How to complete this task
Reproduce the text of all the records below verbatim, omitting the pictures from your answer.

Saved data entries
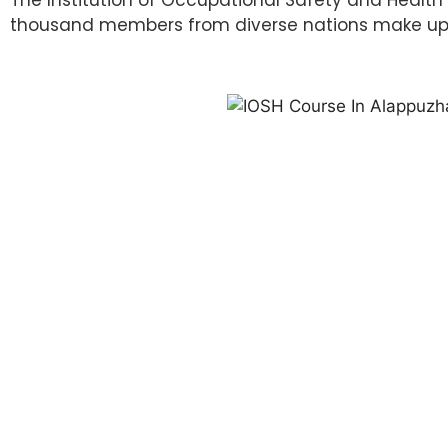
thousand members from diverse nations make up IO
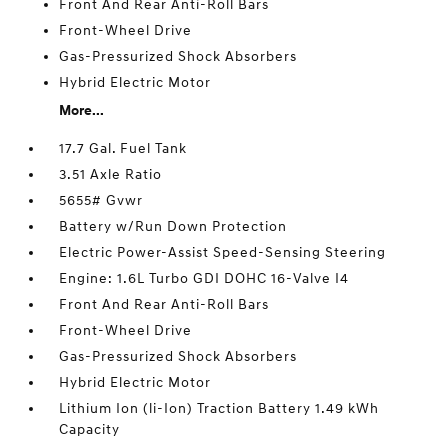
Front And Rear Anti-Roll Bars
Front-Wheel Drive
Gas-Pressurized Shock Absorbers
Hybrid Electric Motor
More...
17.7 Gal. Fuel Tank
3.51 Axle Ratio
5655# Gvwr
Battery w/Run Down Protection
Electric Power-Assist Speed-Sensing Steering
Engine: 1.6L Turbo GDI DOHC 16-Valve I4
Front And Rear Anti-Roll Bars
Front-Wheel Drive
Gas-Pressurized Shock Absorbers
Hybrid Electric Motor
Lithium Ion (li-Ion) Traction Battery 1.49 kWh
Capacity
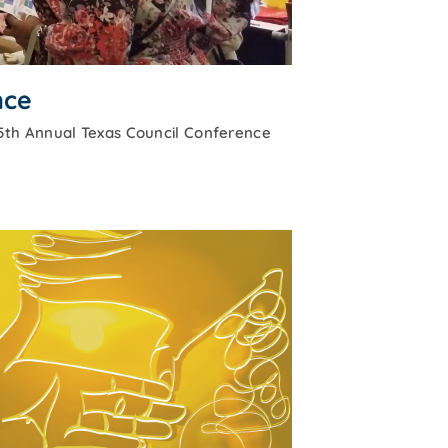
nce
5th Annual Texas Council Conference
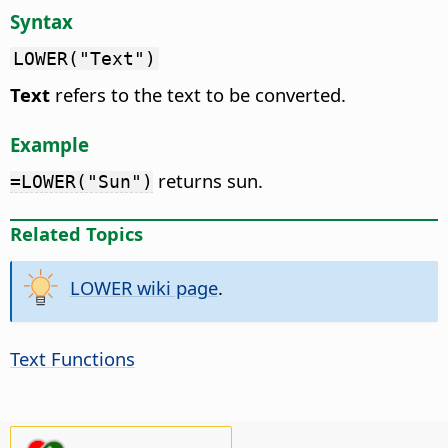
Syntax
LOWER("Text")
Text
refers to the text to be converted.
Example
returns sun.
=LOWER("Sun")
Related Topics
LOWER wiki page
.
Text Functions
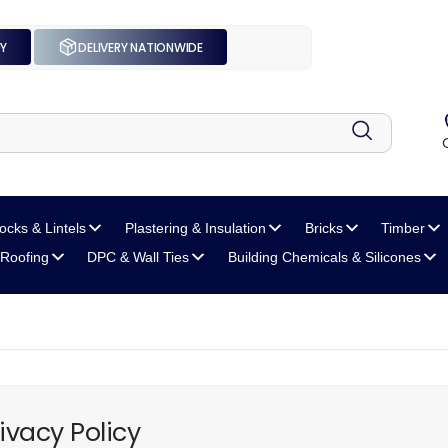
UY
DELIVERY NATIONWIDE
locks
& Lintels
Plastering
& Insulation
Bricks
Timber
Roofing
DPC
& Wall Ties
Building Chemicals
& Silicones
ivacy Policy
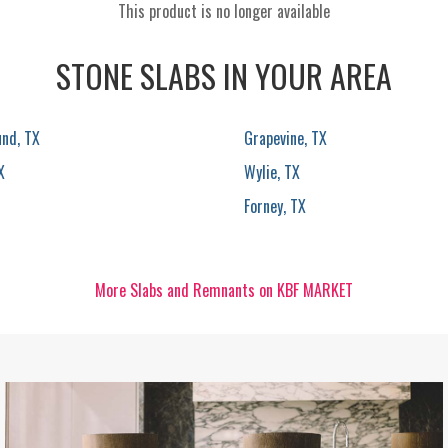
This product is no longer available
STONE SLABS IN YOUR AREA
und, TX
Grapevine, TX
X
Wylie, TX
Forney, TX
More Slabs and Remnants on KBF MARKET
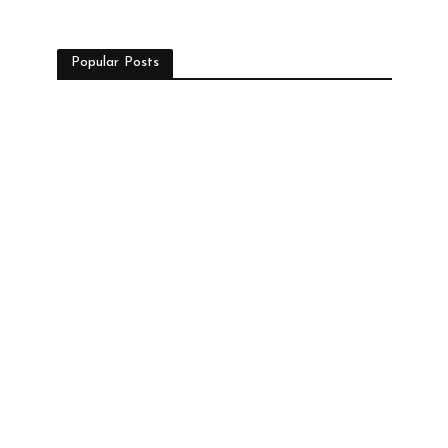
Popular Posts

Response area
thousand members from diverse nations make up IO
Front And Rear Anti-Roll Bars
Front-Wheel Drive
Gas-Pressurized Shock Absorbers
Hybrid Electric Motor
More...
17.7 Gal. Fuel Tank
3.51 Axle Ratio
5655# Gvwr
Battery w/Run Down Protection
Electric Power-Assist Speed-Sensing Steering
Engine: 1.6L Turbo GDI DOHC 16-Valve I4
Front And Rear Anti-Roll Bars
Front-Wheel Drive
Gas-Pressurized Shock Absorbers
Hybrid Electric Motor
Lithium Ion (li-Ion) Traction Battery 1.49 kWh
Capacity
nce
5th Annual Texas Council Conference
Syntax
LOWER("Text")
Text
refers to the text to be converted.
Example
returns sun.
=LOWER("Sun")
Related Topics
LOWER wiki page
.
Text Functions
UY
DELIVERY NATIONWIDE
locks
& Lintels
Plastering
& Insulation
Bricks
Timber
Roofing
DPC
& Wall Ties
Building Chemicals
& Silicones
ivacy Policy
This product is no longer available
STONE SLABS IN YOUR AREA
und, TX
Grapevine, TX
X
Wylie, TX
Forney, TX
More Slabs and Remnants on KBF MARKET
Popular Posts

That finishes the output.